§ **Task instructions**
There is one span to output from the data below: the lines starting at the line with "26: (431, 183)" and ending at the line with "52: (436, 190)". Output it exactly, ends included, nothing more.

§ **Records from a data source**
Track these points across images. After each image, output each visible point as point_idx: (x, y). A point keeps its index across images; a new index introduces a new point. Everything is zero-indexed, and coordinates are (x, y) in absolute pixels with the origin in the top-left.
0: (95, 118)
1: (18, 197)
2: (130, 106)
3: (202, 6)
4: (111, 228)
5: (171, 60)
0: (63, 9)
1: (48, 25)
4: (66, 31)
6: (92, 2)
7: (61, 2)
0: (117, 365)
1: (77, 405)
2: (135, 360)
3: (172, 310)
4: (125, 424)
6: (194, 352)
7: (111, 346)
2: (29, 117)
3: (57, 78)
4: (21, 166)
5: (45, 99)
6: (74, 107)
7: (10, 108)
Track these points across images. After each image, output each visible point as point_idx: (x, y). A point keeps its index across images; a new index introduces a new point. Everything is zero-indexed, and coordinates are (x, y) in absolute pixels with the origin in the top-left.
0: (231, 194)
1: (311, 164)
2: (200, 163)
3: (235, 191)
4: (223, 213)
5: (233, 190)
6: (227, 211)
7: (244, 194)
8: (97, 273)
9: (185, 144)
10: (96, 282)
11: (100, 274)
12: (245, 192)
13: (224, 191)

...

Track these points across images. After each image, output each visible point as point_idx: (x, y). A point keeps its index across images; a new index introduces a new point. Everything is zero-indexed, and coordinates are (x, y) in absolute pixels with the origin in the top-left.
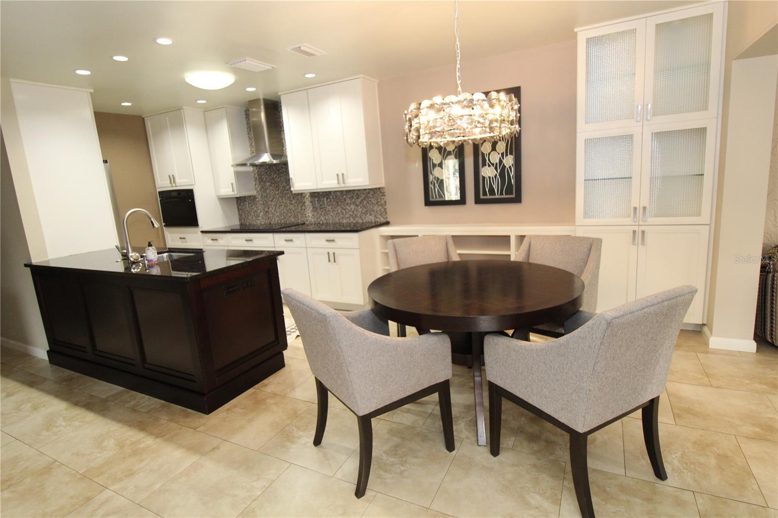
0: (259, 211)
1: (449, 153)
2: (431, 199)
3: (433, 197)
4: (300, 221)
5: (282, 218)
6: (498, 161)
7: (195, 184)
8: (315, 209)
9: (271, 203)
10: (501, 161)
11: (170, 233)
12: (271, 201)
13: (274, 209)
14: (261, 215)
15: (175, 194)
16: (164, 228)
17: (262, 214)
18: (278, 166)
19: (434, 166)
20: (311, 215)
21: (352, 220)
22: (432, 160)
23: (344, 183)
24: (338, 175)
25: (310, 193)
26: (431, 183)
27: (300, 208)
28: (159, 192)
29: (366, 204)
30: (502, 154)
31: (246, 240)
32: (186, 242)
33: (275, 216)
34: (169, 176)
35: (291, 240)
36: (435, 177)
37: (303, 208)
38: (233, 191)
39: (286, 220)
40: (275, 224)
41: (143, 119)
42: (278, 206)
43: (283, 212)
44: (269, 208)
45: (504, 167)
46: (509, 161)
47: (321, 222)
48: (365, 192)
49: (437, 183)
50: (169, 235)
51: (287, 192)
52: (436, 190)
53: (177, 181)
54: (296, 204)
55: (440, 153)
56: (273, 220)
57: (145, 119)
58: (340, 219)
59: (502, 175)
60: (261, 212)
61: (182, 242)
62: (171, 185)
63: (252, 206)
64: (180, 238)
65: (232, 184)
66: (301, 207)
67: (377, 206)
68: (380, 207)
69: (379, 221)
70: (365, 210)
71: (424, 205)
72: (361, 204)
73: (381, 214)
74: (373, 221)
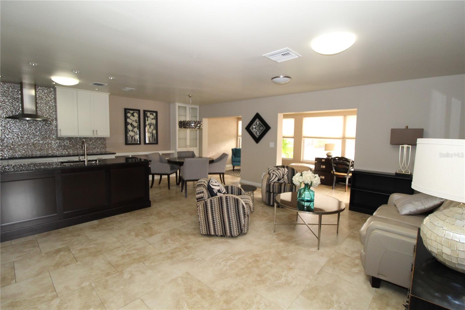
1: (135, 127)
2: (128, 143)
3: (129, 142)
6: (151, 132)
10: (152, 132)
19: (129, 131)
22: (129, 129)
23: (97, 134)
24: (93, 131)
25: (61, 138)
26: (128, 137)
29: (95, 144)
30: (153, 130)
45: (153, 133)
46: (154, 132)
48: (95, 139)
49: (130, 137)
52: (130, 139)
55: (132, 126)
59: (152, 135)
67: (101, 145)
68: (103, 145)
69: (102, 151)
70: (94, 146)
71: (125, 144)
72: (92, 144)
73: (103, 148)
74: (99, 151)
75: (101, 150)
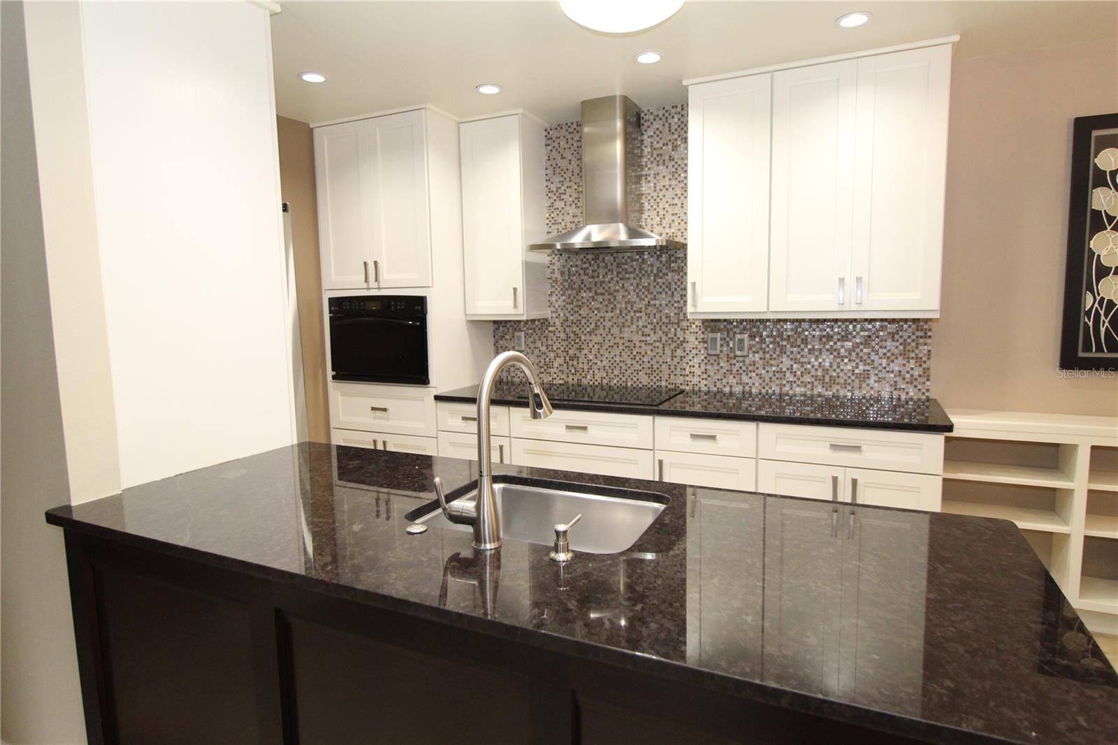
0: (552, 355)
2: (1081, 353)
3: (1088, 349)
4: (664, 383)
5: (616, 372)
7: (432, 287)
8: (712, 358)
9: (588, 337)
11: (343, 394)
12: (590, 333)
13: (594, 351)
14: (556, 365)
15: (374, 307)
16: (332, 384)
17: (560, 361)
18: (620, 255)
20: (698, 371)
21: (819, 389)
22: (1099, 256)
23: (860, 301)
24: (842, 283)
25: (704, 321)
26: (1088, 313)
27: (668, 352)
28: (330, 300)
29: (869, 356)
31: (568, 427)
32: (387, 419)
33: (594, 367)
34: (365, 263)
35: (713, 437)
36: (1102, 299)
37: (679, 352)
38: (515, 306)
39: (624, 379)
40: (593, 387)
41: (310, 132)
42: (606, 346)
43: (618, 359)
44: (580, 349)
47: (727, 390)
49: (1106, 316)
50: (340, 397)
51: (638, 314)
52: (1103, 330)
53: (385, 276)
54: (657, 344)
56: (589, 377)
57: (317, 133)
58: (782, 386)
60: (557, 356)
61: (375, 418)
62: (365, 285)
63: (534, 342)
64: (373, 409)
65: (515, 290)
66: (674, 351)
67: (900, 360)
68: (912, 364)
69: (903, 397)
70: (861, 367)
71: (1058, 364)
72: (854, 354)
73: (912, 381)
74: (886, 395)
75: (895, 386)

==

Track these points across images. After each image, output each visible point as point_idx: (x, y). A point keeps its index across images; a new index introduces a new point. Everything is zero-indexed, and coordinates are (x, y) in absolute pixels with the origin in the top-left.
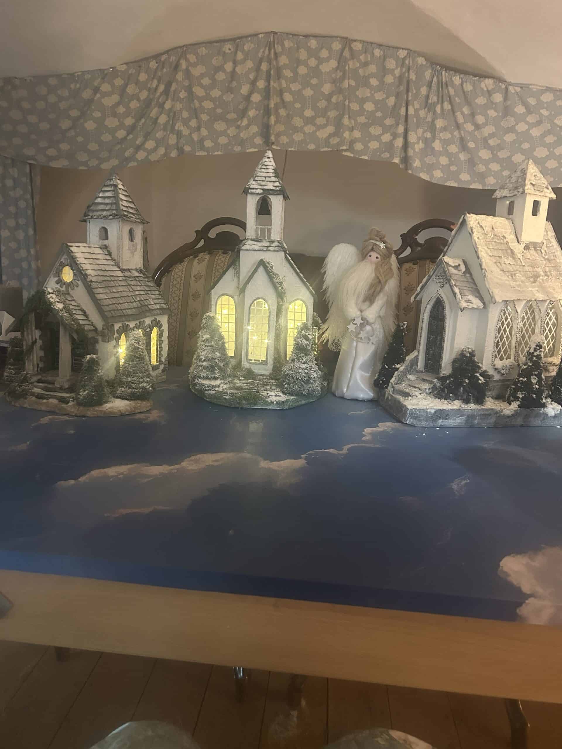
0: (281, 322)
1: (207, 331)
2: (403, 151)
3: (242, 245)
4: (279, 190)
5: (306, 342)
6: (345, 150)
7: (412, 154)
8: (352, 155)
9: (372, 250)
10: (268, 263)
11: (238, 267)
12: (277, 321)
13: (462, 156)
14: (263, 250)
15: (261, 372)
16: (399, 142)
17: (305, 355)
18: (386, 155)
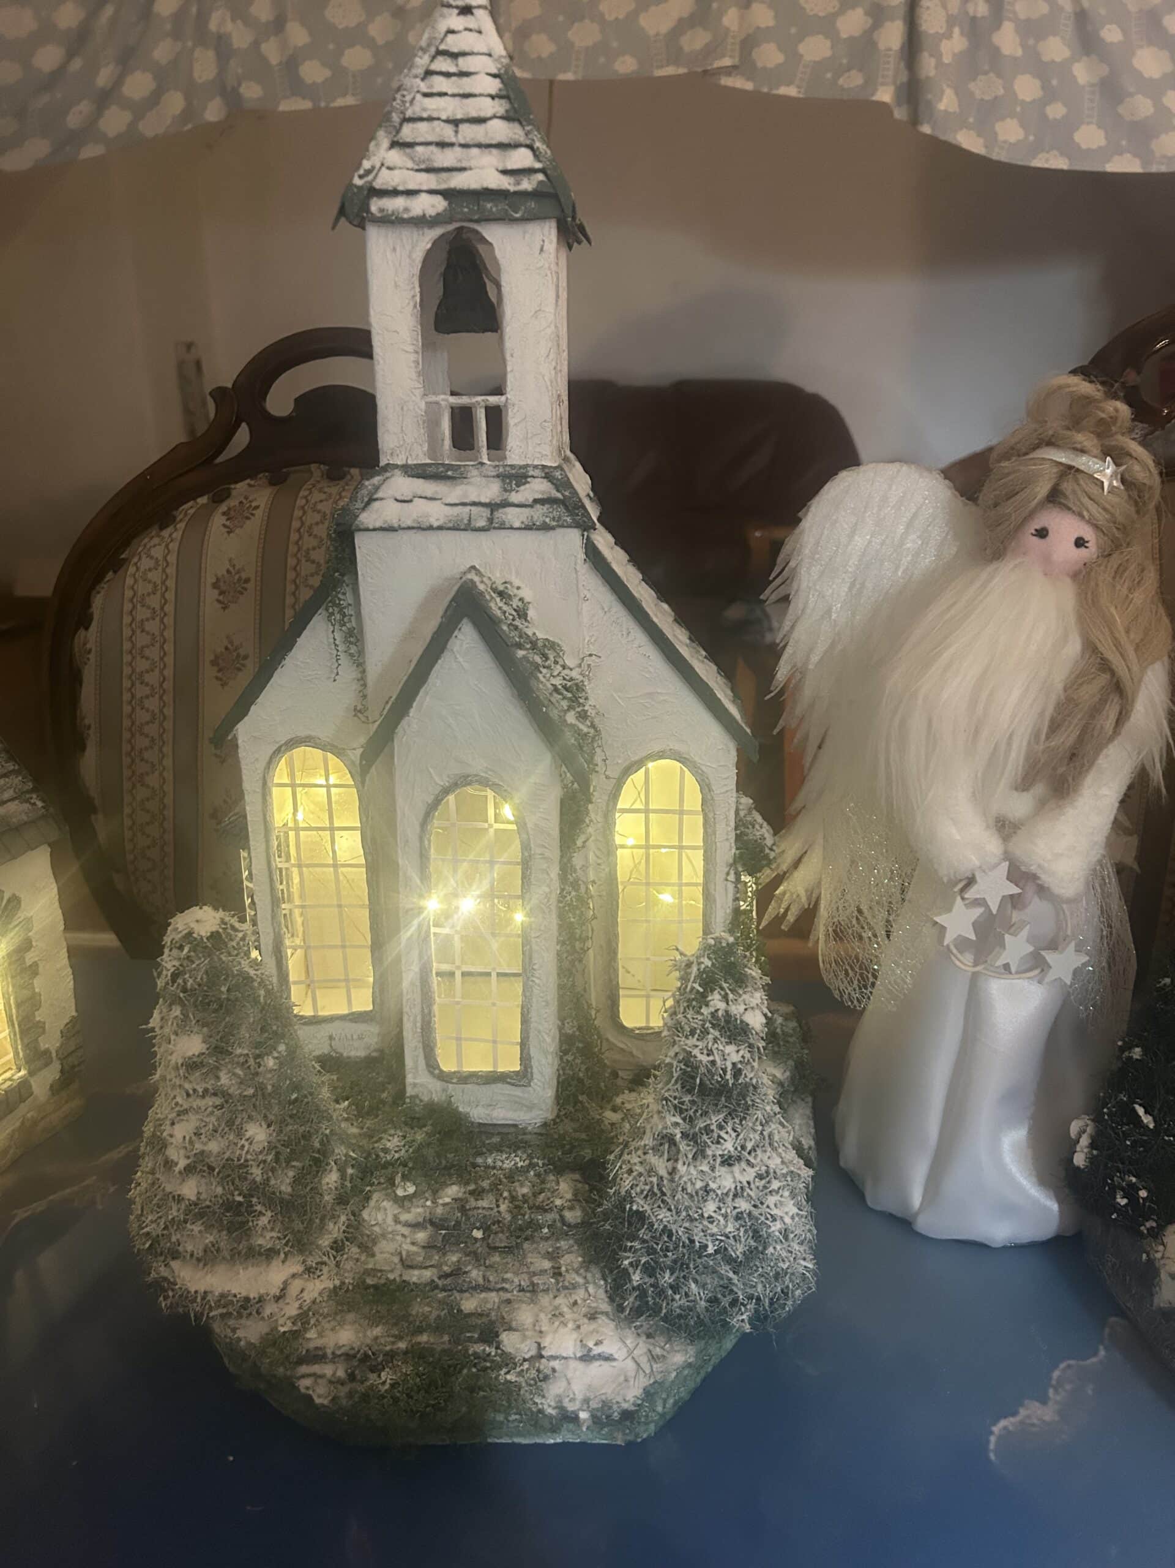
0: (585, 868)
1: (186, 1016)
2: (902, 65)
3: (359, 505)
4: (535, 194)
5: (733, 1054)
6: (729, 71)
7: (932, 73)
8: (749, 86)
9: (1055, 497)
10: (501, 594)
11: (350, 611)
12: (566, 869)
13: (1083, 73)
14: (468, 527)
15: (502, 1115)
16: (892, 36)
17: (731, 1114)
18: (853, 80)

§ **Task result**
26: (431, 183)
27: (300, 208)
28: (159, 192)
29: (366, 204)
30: (502, 154)
31: (246, 240)
32: (186, 242)
33: (275, 216)
34: (169, 176)
35: (291, 240)
36: (435, 177)
37: (303, 208)
38: (233, 191)
39: (286, 220)
40: (275, 224)
41: (143, 119)
42: (278, 206)
43: (283, 212)
44: (269, 208)
45: (504, 167)
46: (509, 161)
47: (321, 222)
48: (365, 192)
49: (437, 183)
50: (169, 235)
51: (287, 192)
52: (436, 190)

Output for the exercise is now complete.